• WRITTEN TASK: Write out again only the lines between the one with "open new avenues" and the end of the records below, both ends counted, and don't include the pictures.

[Dataset entries]
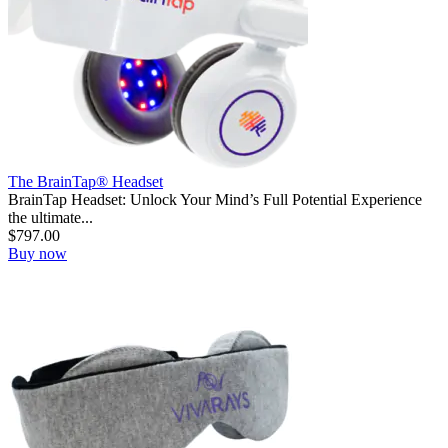
The BrainTap® Headset
BrainTap Headset: Unlock Your Mind’s Full Potential Experience
the ultimate...
$
797.00
Buy now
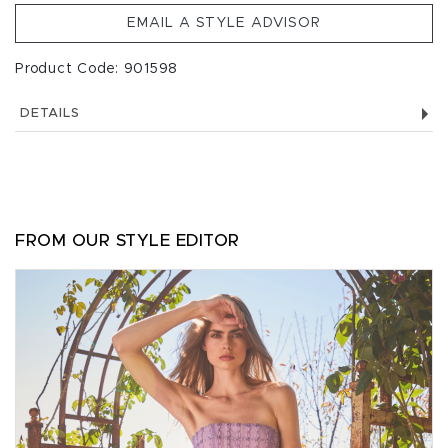
EMAIL A STYLE ADVISOR
Product Code: 901598
DETAILS
FROM OUR STYLE EDITOR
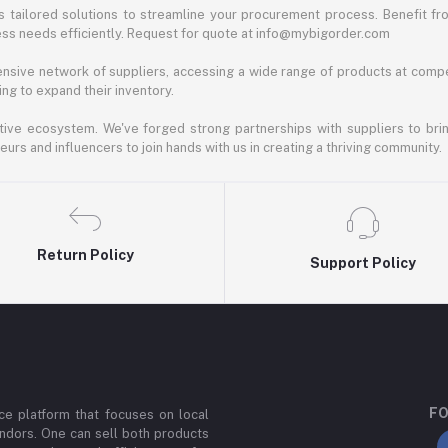
 tailored solutions to streamline your procurement process. Benefit fro
ess needs efficiently. Request for quote at info@mybigorder.com
nsive network of suppliers, accessing a wide range of products at compe
ng to expand their inventory.
ative ecosystem. We've forged strong partnerships with suppliers to brin
rs and influencers to join hands with us in creating a thriving community.
Return Policy
Support Policy
FO
e platform that focuses on local
ndors. One can sell both products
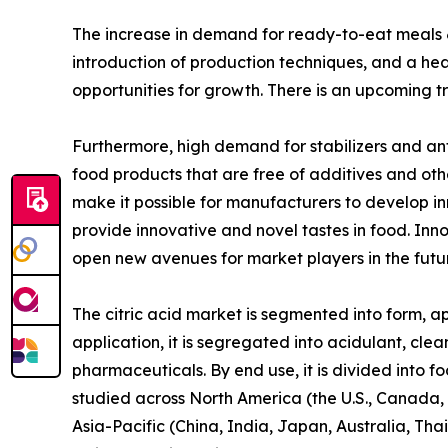
The increase in demand for ready-to-eat meals & 
introduction of production techniques, and a heav
opportunities for growth. There is an upcoming tr
Furthermore, high demand for stabilizers and an
food products that are free of additives and oth
make it possible for manufacturers to develop i
provide innovative and novel tastes in food. In
open new avenues for market players in the futu
The citric acid market is segmented into form, ap
application, it is segregated into acidulant, clea
pharmaceuticals. By end use, it is divided into f
studied across North America (the U.S., Canada, 
Asia-Pacific (China, India, Japan, Australia, Th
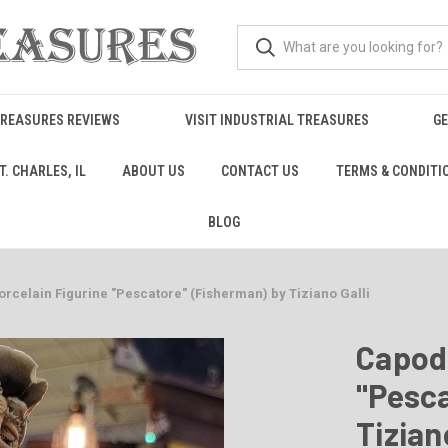
TREASURES REVIEWS
VISIT INDUSTRIAL TREASURES
GE
. CHARLES, IL
ABOUT US
CONTACT US
TERMS & CONDITI
BLOG
rcelain Figurine "Pescatore" (Fisherman) by Tiziano Galli
Capod
"Pesca
Tizian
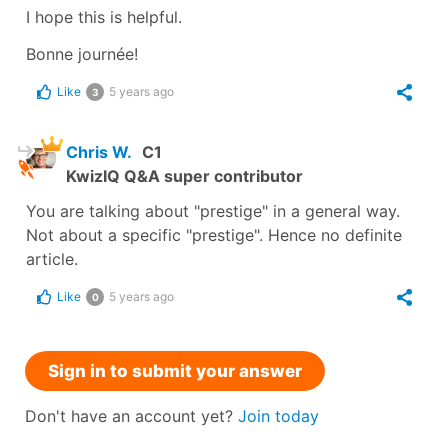
I hope this is helpful.
Bonne journée!
Like
5 years ago
3
Chris W.
C1
KwizIQ Q&A super contributor
You are talking about "prestige" in a general way.
Not about a specific "prestige". Hence no definite
article.
Like
5 years ago
0
Sign in to submit your answer
Don't have an account yet?
Join today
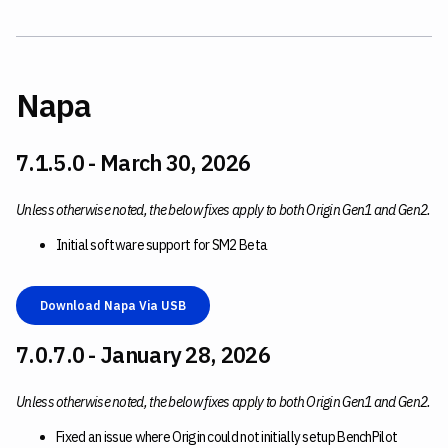
Napa
7.1.5.0 - March 30, 2026
Unless otherwise noted, the below fixes apply to both Origin Gen1 and Gen2.
Initial software support for SM2 Beta
Download Napa Via USB
7.0.7.0 - January 28, 2026
Unless otherwise noted, the below fixes apply to both Origin Gen1 and Gen2.
Fixed an issue where Origin could not initially setup BenchPilot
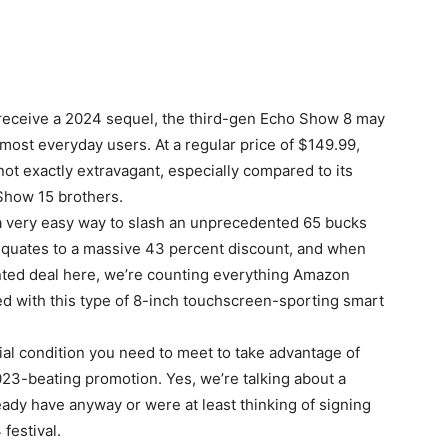
o receive a 2024 sequel, the third-gen Echo Show 8 may
 most everyday users. At a regular price of $149.99,
t exactly extravagant, especially compared to its
how 15 brothers.
 a very easy way to slash an unprecedented 65 bucks
t equates to a massive 43 percent discount, and when
nted deal here, we’re counting everything Amazon
d with this type of 8-inch touchscreen-sporting smart
al condition you need to meet to take advantage of
23-beating promotion. Yes, we’re talking about a
dy have anyway or were at least thinking of signing
 festival.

• EXPECTED ANSWER:
open new avenues for market players in the futu
The citric acid market is segmented into form, ap
application, it is segregated into acidulant, clea
pharmaceuticals. By end use, it is divided into f
studied across North America (the U.S., Canada, 
Asia-Pacific (China, India, Japan, Australia, Th
TREASURES REVIEWS
VISIT INDUSTRIAL TREASURES
GE
. CHARLES, IL
ABOUT US
CONTACT US
TERMS & CONDITI
BLOG
rcelain Figurine "Pescatore" (Fisherman) by Tiziano Galli
Capod
"Pesca
Tizian
I hope this is helpful.
Bonne journée!
Like
5 years ago
3
Chris W.
C1
KwizIQ Q&A super contributor
You are talking about "prestige" in a general way.
Not about a specific "prestige". Hence no definite
article.
Like
5 years ago
0
Sign in to submit your answer
Don't have an account yet?
Join today
Napa
7.1.5.0 - March 30, 2026
Unless otherwise noted, the below fixes apply to both Origin Gen1 and Gen2.
Initial software support for SM2 Beta
Download Napa Via USB
7.0.7.0 - January 28, 2026
Unless otherwise noted, the below fixes apply to both Origin Gen1 and Gen2.
Fixed an issue where Origin could not initially setup BenchPilot
o receive a 2024 sequel, the third-gen Echo Show 8 may
 most everyday users. At a regular price of $149.99,
t exactly extravagant, especially compared to its
how 15 brothers.
 a very easy way to slash an unprecedented 65 bucks
t equates to a massive 43 percent discount, and when
nted deal here, we’re counting everything Amazon
d with this type of 8-inch touchscreen-sporting smart
al condition you need to meet to take advantage of
23-beating promotion. Yes, we’re talking about a
dy have anyway or were at least thinking of signing
 festival.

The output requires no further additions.